Indeed, the theological reach of that scene is clear, as Shakespeare imagines a king before the time of Christ declaring that only a king who knows poverty and “feels what wretches feel” can show the true justice of heaven.
And, to move on from Shakespeare, there is the figure of Strider in Tolkein’s The Lord of the Rings, the ragged ranger who walks with the Fellowship on the hard road, long before they discover that he is their true king.
Perhaps we love these stories of the hidden king because, deep down, we know that that is how God has come to us.
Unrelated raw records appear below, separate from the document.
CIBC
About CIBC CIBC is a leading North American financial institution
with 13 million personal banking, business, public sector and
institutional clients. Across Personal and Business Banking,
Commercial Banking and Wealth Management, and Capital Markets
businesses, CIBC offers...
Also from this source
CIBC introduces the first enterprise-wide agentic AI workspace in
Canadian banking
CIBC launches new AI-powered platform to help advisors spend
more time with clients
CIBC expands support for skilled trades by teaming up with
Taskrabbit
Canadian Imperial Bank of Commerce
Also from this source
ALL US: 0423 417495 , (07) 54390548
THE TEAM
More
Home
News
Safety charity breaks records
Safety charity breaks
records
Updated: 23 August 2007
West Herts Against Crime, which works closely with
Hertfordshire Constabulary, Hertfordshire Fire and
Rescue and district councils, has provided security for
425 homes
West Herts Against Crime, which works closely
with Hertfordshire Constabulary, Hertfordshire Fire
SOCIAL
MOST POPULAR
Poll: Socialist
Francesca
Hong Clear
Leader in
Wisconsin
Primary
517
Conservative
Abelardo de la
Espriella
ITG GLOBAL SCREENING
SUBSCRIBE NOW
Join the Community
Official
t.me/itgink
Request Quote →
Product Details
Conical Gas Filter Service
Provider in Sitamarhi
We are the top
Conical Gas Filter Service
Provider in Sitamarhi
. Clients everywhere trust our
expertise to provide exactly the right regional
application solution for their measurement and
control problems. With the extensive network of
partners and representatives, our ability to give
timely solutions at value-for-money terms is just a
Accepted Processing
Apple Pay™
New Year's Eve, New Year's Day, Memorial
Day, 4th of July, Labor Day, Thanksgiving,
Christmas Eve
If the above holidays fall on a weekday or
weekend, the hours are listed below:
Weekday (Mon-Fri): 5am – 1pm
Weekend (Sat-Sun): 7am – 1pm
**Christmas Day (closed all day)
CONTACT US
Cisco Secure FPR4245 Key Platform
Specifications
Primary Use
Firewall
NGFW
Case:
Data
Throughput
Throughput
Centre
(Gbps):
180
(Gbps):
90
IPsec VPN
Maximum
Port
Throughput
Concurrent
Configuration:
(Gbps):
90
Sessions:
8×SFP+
Perhaps the source of all the hidden-king stories is the story that Jesus tells in Matthew 25 of the king who gathers the nations to judgement, and then reveals that he has been met with already, unrecognised, again and again, in the hungry, the thirsty, the stranger, and the sick. Indeed, that was the reading set for Christ the King in the year when I wrote my poem for the feast:
Christ the King
Our King is calling from the hungry furrows
Whilst we are cruising through the aisles of
plenty,
Our hoardings screen us from the man of
sorrows,
Our soundtracks drown his murmur: “I am
thirsty.”
He stands in line to sign in as a stranger
And seek a welcome from the world he made,
We see him only as a threat, a danger,
He asks for clothes, we strip-search him
instead.
And if he should fall sick then we take care
That he does not infect our private health,
We lock him in the prisons of our fear
Lest he unlock the prison of our wealth.
But still on Sunday we shall stand and sing
The praises of our hidden Lord and King.